Das Wirtschaftlichkeitsgebot (z. B. § 12 SGB V, § 28 Abs. 1 Satz 3 sowie § 123 Abs. 2) wirkt erst, wenn mit mehreren unterschiedlichen Hilfsmitteln das gleiche Ziel erreicht werden kann. Sind unter medizinischen und wirtschaftlichen Gesichtspunkten mehrere Hilfsmittel gleichermaßen geeignet, den behinderungsbedingten Funktionsausgleich zu gewährleisten, so steht dem Menschen mit Behinderungen ein Wahlrecht bei der Auswahl des zu finanzierenden Hilfsmittels zu (BSG, Urteil v. 3.11.1999, B 3 KR 16/99). Wählt der Leistungsberechtigte ein geeignetes Hilfsmittel in einer aufwendigeren Ausführung als notwendig, hat er die Mehrkosten selbst zu tragen (§ 47 Abs. 3). Die Verordnung von Maßanfertigungen ist nicht zulässig, wenn die Versorgung mit Fertigartikeln (Konfektion oder Maßkonfektion) denselben Zweck erfüllt (vgl. § 6 Abs. 9 der Hilfsmittel-Richtlinie).
Die Rehabilitationsträger müssen das geeignete Hilfsmittel in einem für den Menschen mit Behinderungen bzw. von Behinderung bedrohten Menschen gebrauchsfertigen Zustand zur Verfügung stellen (z. B. Ausstattung mit einer Batterie, falls diese für die Verwendung des Hilfsmittels benötigt wird) und ggf. die Anlieferungs- und Montagekosten sowie die Kosten der Einführung in den Gebrauch des Hilfsmittels übernehmen (BSG, Urteil v. 25.2.1981, 5a/5 RKn 35/78; Rz. 47 ff., 52).
Rz. 44a
Gleiches gilt für das notwendige Zubehör (z. B. Wärmesack für Rollstuhlfahrer, Batterieladegerät, Personenrückhaltesystem für Rollstuhlfahrer) und die für das Hilfsmittel ggf. anfallenden Betriebskosten (z. B. Stromkosten für den elektrisch betriebenen Rollstuhl, LSG München, Urteil v. 26.2.2021, L 4 KR 547/20).

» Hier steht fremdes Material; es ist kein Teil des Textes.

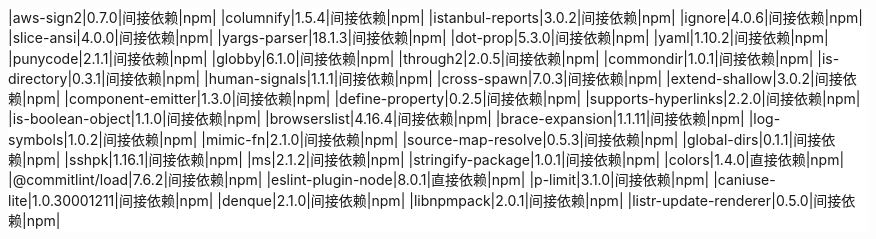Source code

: |aws-sign2|0.7.0|间接依赖|npm|
|columnify|1.5.4|间接依赖|npm|
|istanbul-reports|3.0.2|间接依赖|npm|
|ignore|4.0.6|间接依赖|npm|
|slice-ansi|4.0.0|间接依赖|npm|
|yargs-parser|18.1.3|间接依赖|npm|
|dot-prop|5.3.0|间接依赖|npm|
|yaml|1.10.2|间接依赖|npm|
|punycode|2.1.1|间接依赖|npm|
|globby|6.1.0|间接依赖|npm|
|through2|2.0.5|间接依赖|npm|
|commondir|1.0.1|间接依赖|npm|
|is-directory|0.3.1|间接依赖|npm|
|human-signals|1.1.1|间接依赖|npm|
|cross-spawn|7.0.3|间接依赖|npm|
|extend-shallow|3.0.2|间接依赖|npm|
|component-emitter|1.3.0|间接依赖|npm|
|define-property|0.2.5|间接依赖|npm|
|supports-hyperlinks|2.2.0|间接依赖|npm|
|is-boolean-object|1.1.0|间接依赖|npm|
|browserslist|4.16.4|间接依赖|npm|
|brace-expansion|1.1.11|间接依赖|npm|
|log-symbols|1.0.2|间接依赖|npm|
|mimic-fn|2.1.0|间接依赖|npm|
|source-map-resolve|0.5.3|间接依赖|npm|
|global-dirs|0.1.1|间接依赖|npm|
|sshpk|1.16.1|间接依赖|npm|
|ms|2.1.2|间接依赖|npm|
|stringify-package|1.0.1|间接依赖|npm|
|colors|1.4.0|直接依赖|npm|
|@commitlint/load|7.6.2|间接依赖|npm|
|eslint-plugin-node|8.0.1|直接依赖|npm|
|p-limit|3.1.0|间接依赖|npm|
|caniuse-lite|1.0.30001211|间接依赖|npm|
|denque|2.1.0|间接依赖|npm|
|libnpmpack|2.0.1|间接依赖|npm|
|listr-update-renderer|0.5.0|间接依赖|npm|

Als Zubehör gilt gemäß Kapitel 2, Art. 2 der Verordnung (EU) 2017/745 über Medizinprodukte jeder Gegenstand,
- der zwar an sich kein Medizinprodukt ist, aber vom Hersteller dazu bestimmt ist, zusammen mit einem oder mehreren bestimmten Medizinprodukten verwendet zu werden, und
- der speziell dessen Verwendung gemäß seiner Zweckbestimmung(en) ermöglicht oder
- mit dem die medizinische Funktion des Medizinprodukts bzw. der Medizinprodukte im Hinblick auf dessen/deren Zweckbestimmung(en) gezielt und unmittelbar unterstützt werden soll.
Rz. 45
Die Hilfsmittel nach § 47 sind grundsätzlich ohne Zuzahlung zur Verfügung zu stellen, sofern nicht trägerspezifisches Recht (z. B. § 33 Abs. 8 SGB V) anzuwenden ist.
Neben der Zuzahlung können Eigenanteile dann anfallen, wenn gesunde Menschen im alltäglichen Leben für die Anschaffung eines vergleichbaren Gegenstandes Geld aufbringen müssten (vgl. hierzu Rz. 58).